[Pose landmark coordinates]
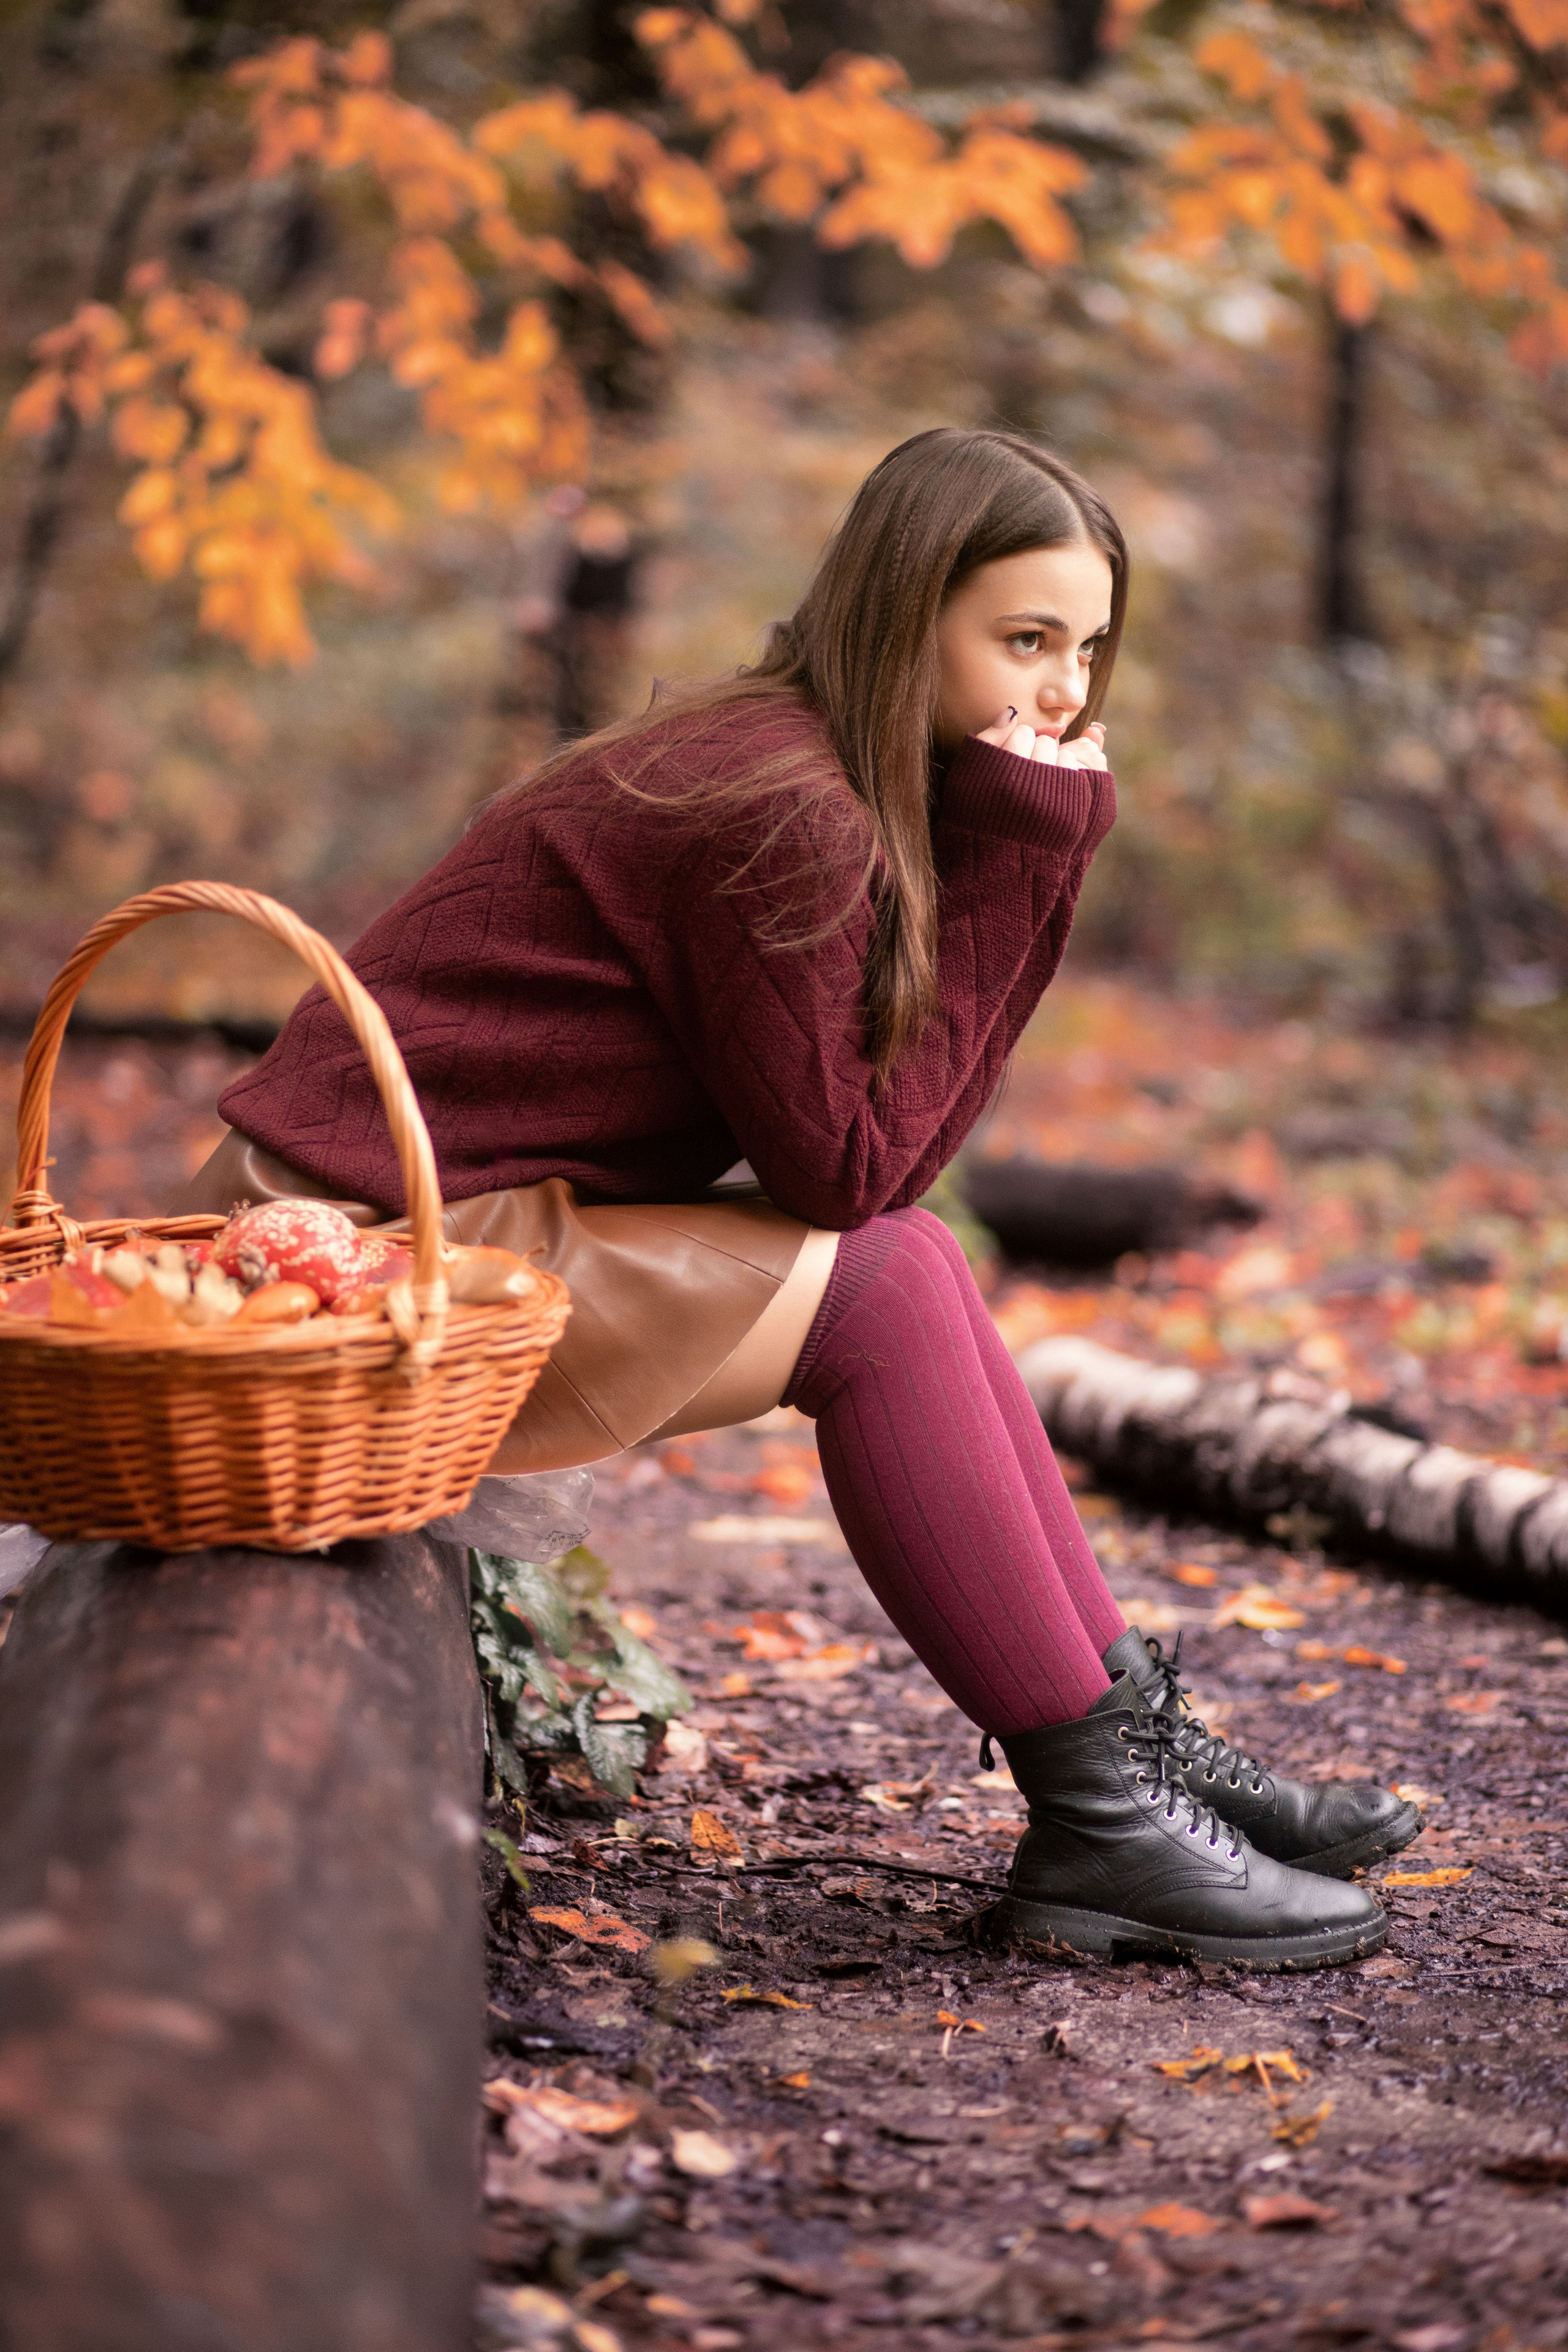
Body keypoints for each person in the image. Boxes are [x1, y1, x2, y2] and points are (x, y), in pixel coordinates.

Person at [180, 427, 1418, 1970]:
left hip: (446, 1213)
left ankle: (1129, 1761)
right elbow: (853, 1169)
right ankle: (1105, 1822)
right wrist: (1027, 863)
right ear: (908, 615)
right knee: (886, 1288)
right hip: (344, 1256)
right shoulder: (778, 806)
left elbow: (886, 1157)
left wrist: (1002, 845)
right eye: (1022, 641)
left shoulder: (820, 760)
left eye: (1084, 652)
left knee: (912, 1268)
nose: (1060, 694)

**TRY IT:**
Output nothing except an exact copy of the records above, with the images left out.

**ANSWER TO THIS TASK:**
Body keypoints for each person in the image. Boxes are [x1, y1, x2, y2] and points are (x, y), in pixel coordinates.

Person at [180, 427, 1418, 1970]:
left hip: (446, 1213)
left ankle: (1129, 1761)
right elbow: (853, 1169)
right ankle: (1105, 1822)
right wrist: (1027, 863)
right ear: (908, 615)
right knee: (886, 1288)
right hip: (344, 1256)
right shoulder: (778, 806)
left elbow: (886, 1157)
left wrist: (1002, 845)
right eye: (1022, 641)
left shoulder: (820, 760)
left eye: (1084, 652)
left knee: (912, 1268)
nose: (1060, 694)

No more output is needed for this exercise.